There is a lot to enjoy in The Late Age of Print. It doesn’t lack for probing analysis and well-reasoned insight, although one can’t help but feel that Striphas’s case would be strengthened in places were he not so eager to play the devil’s advocate. From corporate chain stores to Oprah Winfrey to Chinese book pirates, Striphas seems to relish finding ways to stick up for those typically maligned by elite circles of book culture. Certainly he is right to say that those who would build a nation of readers have much to learn from how Oprah got millions to read, or that America couldn’t have developed an infrastructure to mass-market books to a post-war middle class without big box retailers. It is true, as Striphas says, that these facts are too often discounted by the pious. There would almost certainly be many fewer books and readers were it not for Oprah and Barnes.
However, what’s missing is a consideration of the values underlying the late age of print to complement Striphas’s well-honed analysis of the age’s infrastructure. This is where Striphas’s pragmatic distance as a cultural critic shows its weakness.
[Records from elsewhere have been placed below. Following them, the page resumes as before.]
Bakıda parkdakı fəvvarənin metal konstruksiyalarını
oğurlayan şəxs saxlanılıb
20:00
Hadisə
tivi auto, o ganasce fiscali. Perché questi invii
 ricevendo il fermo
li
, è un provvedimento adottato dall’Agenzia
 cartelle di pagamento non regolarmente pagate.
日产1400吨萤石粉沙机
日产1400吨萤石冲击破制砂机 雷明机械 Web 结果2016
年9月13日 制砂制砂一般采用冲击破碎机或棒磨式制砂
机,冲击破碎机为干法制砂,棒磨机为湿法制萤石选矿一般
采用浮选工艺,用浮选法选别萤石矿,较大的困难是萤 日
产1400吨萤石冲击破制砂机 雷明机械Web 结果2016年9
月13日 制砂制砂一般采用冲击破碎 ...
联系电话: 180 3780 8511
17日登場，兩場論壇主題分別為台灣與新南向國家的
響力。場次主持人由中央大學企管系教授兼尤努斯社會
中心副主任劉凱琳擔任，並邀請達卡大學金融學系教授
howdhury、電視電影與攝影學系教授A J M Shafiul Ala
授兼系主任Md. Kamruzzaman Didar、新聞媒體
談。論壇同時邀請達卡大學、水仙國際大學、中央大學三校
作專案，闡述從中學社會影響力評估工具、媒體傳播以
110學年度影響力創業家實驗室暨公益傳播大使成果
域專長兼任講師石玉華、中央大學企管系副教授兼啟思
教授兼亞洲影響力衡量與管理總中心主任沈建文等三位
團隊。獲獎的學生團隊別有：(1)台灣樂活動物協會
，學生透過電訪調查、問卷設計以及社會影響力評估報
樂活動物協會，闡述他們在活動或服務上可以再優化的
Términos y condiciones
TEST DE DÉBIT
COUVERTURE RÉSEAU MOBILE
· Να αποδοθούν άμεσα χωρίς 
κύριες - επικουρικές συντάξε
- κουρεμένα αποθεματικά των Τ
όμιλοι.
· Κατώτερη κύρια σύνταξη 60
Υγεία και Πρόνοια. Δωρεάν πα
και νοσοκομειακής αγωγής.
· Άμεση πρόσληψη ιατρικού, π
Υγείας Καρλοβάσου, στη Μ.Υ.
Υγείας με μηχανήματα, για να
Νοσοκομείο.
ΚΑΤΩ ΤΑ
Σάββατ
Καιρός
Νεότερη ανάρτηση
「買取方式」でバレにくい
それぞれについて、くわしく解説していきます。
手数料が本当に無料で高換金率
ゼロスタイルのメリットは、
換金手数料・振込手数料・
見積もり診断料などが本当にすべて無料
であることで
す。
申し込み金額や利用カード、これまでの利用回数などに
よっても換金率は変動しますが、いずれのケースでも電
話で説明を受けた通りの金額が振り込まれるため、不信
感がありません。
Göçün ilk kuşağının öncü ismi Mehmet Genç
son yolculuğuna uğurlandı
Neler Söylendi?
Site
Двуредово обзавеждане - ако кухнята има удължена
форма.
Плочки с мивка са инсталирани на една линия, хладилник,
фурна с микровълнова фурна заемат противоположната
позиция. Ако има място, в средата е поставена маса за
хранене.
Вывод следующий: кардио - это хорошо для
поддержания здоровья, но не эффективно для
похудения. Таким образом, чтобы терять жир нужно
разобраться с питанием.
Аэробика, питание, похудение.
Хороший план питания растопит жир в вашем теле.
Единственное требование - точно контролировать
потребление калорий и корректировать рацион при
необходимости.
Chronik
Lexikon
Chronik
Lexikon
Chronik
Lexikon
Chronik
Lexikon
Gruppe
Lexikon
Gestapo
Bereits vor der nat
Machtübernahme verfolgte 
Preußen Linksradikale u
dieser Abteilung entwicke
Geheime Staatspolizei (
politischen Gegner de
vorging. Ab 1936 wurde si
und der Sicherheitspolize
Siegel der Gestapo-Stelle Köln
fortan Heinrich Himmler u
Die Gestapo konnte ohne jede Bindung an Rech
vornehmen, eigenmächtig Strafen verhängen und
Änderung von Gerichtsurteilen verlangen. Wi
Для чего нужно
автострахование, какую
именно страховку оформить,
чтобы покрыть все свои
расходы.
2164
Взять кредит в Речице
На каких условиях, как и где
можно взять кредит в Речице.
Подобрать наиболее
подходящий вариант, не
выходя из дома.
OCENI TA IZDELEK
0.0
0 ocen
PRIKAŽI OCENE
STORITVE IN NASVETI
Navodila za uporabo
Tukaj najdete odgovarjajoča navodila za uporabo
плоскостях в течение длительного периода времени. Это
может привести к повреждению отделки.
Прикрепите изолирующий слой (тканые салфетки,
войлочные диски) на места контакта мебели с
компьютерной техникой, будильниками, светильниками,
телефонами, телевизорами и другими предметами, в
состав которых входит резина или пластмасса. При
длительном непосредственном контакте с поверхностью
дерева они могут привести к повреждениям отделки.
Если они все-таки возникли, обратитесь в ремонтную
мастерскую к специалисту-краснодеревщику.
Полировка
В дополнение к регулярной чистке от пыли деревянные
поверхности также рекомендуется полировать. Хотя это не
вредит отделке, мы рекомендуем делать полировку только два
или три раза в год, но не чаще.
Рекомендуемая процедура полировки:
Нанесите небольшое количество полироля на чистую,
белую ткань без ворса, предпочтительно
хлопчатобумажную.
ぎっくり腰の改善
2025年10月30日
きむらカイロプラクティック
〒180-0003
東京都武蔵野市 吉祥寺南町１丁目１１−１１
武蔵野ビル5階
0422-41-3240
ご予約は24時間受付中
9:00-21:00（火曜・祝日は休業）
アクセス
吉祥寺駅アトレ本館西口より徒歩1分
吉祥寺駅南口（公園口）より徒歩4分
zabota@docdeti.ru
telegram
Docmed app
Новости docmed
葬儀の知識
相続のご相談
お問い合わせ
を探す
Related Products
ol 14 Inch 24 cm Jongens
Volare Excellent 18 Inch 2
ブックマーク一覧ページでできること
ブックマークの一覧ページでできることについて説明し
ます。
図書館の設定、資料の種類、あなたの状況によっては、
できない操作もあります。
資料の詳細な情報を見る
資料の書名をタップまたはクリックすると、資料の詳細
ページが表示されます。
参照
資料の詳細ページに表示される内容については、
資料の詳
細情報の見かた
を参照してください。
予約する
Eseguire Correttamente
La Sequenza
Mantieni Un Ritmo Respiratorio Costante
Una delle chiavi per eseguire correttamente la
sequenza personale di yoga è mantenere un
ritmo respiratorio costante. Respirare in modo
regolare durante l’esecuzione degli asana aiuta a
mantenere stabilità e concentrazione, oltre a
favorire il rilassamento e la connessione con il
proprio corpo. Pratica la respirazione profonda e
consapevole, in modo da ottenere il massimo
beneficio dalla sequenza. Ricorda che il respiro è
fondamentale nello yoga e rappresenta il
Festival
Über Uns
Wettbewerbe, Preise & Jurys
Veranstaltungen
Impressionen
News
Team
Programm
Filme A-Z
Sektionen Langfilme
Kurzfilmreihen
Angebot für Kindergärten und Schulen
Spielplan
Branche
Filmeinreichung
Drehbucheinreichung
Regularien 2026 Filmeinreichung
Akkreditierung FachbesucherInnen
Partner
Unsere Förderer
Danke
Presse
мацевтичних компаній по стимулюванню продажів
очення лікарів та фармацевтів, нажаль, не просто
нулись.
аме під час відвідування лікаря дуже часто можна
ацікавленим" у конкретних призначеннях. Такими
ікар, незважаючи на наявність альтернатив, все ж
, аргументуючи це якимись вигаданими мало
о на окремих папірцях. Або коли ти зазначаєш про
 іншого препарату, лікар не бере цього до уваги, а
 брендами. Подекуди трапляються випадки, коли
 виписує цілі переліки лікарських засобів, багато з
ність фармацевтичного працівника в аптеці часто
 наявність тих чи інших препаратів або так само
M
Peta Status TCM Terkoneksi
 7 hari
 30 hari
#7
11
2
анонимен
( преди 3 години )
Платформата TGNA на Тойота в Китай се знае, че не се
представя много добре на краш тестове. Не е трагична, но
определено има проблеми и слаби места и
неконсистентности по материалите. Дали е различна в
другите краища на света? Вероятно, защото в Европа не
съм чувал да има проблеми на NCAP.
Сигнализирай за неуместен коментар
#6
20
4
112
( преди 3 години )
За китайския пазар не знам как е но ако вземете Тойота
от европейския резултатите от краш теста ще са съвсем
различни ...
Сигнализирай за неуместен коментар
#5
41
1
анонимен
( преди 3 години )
When discussing Oprah, for instance, he too-quickly brushes away concerns that she is advocating reading by forgoing the very things that make literature literary. Likewise, it’s true that Barnes & Noble has brought books to communities that would otherwise not have had them (most small publishers I’ve spoken to are thrilled to sell in Barnes); but this is not the same as proving that the values corporate bookselling has brought into the industry have been for the good. Yes, more people are reading, and that is good. But what price has been paid in ceding control of bookselling to enormous corporations? While Striphas rightly sticks up for corporate bookstores as businesses that can be as integral to communities as independent stores, nowhere does he mention the routine selling of valuable table space in corporate bookstores, nor the diminished interest in handselling in corporate chain stores, nor the fact that most new books are lucky to last as much as a month on Barnes’ bookshelves before they are sent back to be pulped.
I don’t say this to imply that Striphas’s interests are not with book culture (he describes himself in the book as a dedicated bibliophile, complete with shelves containing far more books than he could ever read); rather, I mean to state that the picture of late capitalist book culture offered in The Late Age of Print, rich as it is, remains incomplete. At least one major question—how can high literary art and a mass audience coexist?—remains wholly unaddressed. From Striphas we can learn how the late age of print functions in a schematic sense, but what are the values and the morality that it thrives within?
This may be to say that The Late Age of Print does not have all the answers, but it does bristle with more than its share of provocative analysis, as well as offer a trove of information and statistics. The book’s achievement is far from small, and few could walk away from this book without their understanding of publishing and bookselling broadened and deepened. Those who hope to understand the industry at its crossroads should read The Late Age of Print, and hope that more books like it are written.
Scott Esposito edits The Quarterly Conversation.